• _Provided material_

╔══

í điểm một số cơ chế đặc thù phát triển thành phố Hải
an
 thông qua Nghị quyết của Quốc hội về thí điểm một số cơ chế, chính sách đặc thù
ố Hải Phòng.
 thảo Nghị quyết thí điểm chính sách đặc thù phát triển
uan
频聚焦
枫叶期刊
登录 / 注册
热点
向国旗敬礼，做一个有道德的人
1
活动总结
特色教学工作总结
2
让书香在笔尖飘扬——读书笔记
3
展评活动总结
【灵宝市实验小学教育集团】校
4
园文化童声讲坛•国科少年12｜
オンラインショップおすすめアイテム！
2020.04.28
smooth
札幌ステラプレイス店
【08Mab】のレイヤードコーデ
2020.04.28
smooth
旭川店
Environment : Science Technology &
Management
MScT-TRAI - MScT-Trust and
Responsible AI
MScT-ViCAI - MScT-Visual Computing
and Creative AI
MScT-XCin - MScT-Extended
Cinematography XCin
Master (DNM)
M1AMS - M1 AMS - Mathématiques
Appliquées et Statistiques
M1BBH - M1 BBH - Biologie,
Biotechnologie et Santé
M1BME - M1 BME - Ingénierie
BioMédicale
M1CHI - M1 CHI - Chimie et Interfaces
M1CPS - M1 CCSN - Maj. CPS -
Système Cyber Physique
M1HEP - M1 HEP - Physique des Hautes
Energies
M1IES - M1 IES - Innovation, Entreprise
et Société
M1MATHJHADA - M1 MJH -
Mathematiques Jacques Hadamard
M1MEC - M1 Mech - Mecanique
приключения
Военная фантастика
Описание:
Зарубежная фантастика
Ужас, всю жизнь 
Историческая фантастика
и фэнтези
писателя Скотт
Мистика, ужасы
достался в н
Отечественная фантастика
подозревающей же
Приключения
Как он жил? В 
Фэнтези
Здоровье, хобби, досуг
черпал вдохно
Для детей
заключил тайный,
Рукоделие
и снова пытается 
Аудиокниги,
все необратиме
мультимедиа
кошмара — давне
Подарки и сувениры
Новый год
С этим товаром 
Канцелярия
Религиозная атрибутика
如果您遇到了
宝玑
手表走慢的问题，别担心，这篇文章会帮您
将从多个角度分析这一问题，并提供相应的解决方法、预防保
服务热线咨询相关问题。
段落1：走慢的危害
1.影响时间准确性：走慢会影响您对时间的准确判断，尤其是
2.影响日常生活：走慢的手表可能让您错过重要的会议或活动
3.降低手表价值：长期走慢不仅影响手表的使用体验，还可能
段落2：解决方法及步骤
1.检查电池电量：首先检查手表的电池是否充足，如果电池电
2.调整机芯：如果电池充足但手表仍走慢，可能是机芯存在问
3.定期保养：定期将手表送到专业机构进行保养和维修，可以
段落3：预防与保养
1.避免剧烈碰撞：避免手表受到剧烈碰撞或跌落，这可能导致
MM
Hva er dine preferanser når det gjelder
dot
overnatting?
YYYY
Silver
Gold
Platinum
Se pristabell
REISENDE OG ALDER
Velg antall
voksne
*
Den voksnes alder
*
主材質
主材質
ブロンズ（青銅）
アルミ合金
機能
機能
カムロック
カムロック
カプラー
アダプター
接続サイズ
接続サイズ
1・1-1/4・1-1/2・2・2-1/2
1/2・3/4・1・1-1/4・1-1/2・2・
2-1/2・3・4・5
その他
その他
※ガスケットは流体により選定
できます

╚══

Please report every line above that contains the word "phát", copying each one in full.

• _Answer space_
í điểm một số cơ chế đặc thù phát triển thành phố Hải
 thảo Nghị quyết thí điểm chính sách đặc thù phát triển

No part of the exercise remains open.